- **SOURCE DOCUMENT**:
************

By following above practices, farmers can obtain high yields of high-quality sugarcane. Among these agronomic practices, tillage is a crucial factor for farmers to consider. Tillage refers to the process of preparing the soil for planting crops by manipulating the soil. This is the one of crucial management practices as it improves the soil physical and hydraulic characteristics in order to maintain optimum plant growth [5].
There are several types of tillage, each with its own advantages and disadvantages:
Conventional Tillage: This involves using plows, discs, and harrows to break up the soil and prepare a seedbed. While it can be effective, conventional tillage can also lead to soil erosion and compaction, and it requires a lot of energy and resources.
Reduced Tillage: This involves minimizing soil disturbance while still creating a suitable seedbed. It may involve using minimum tillage equipment or using specialized implements like chisel plows, strip-tillers, or zone-tillers. Reduced tillage can help conserve soil moisture, reduce erosion, and save energy, but it may not be as effective at controlling weeds or pests.
No-Till: This involves planting crops directly into untilled soil using specialized planters. This can help reduce erosion and soil compaction, increase organic matter in the soil, and save energy, but it may not be as effective at controlling weeds or pests.
Mulch Tillage: This involves leaving crop residue on the soil surface to serve as a mulch layer that can help conserve moisture, reduce erosion, and improve soil structure. It may also involve using specialized equipment to incorporate the mulch into the soil to create a suitable seedbed. Mulch tillage can be effective at improving soil health, but it may require additional management to control weeds and pests.
Ridge Tillage: This involves creating planting ridges or raised beds that are tilled and planted with crops, while the rest of the soil surface remains untilled. This can help conserve moisture, improve drainage, and reduce erosion, but it may not be suitable for all crop types or soil conditions.
The choice of tillage method depends on various factors including the crop being grown, soil type and condition, climate and the farmer's objectives and resources [6].
Review approach
The current study reviewed the existing literatures sources such as research articles, books, book chapters, review articles, comprehensive summaries etc. that have been written on the topic of sugarcane cultivation and its productivity fluctuations with the methods of tillage. Various types of indexed journals, non – indexed journals, conferences, open access and goggle scholar were the platforms basically used to find the details.
This review article will provide the detailed information relevant to the use of best tillage practice on sugarcane cultivation in order to enhance the productivity of sugarcane in the region of tropical through a detailed overview of published research findings.

************

- **LISTING**:
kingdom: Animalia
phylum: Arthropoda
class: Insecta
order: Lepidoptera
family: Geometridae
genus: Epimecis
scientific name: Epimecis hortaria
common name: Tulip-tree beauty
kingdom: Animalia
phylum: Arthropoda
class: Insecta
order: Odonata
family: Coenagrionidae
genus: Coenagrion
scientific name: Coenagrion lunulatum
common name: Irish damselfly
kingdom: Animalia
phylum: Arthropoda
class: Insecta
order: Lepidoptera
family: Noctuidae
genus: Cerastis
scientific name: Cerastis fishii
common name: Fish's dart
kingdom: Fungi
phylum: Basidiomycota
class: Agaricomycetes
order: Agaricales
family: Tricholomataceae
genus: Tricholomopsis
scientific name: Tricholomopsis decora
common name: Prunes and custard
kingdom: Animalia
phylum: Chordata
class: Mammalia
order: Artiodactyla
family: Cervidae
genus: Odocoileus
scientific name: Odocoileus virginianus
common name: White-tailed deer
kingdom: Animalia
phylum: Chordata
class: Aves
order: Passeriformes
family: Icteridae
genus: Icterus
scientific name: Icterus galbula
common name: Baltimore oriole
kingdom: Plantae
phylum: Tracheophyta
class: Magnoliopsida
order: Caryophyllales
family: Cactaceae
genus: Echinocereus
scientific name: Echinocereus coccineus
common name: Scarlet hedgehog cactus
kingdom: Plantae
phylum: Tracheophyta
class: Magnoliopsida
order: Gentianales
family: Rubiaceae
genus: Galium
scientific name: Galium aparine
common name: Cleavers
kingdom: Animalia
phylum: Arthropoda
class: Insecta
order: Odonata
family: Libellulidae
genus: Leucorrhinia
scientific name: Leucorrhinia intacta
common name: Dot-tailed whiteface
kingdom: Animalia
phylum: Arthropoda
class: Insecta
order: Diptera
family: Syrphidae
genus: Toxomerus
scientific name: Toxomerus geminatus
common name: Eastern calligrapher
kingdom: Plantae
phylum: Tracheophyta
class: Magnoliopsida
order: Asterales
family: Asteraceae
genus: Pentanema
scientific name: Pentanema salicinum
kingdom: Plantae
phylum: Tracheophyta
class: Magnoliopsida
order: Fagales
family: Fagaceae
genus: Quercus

************

- **SHORT EXERCISE**: Retype everything from "By following above" down to "plant growth [5]." in the sugarcane tillage text.

- **TASK OUTPUT**:
By following above practices, farmers can obtain high yields of high-quality sugarcane. Among these agronomic practices, tillage is a crucial factor for farmers to consider. Tillage refers to the process of preparing the soil for planting crops by manipulating the soil. This is the one of crucial management practices as it improves the soil physical and hydraulic characteristics in order to maintain optimum plant growth [5].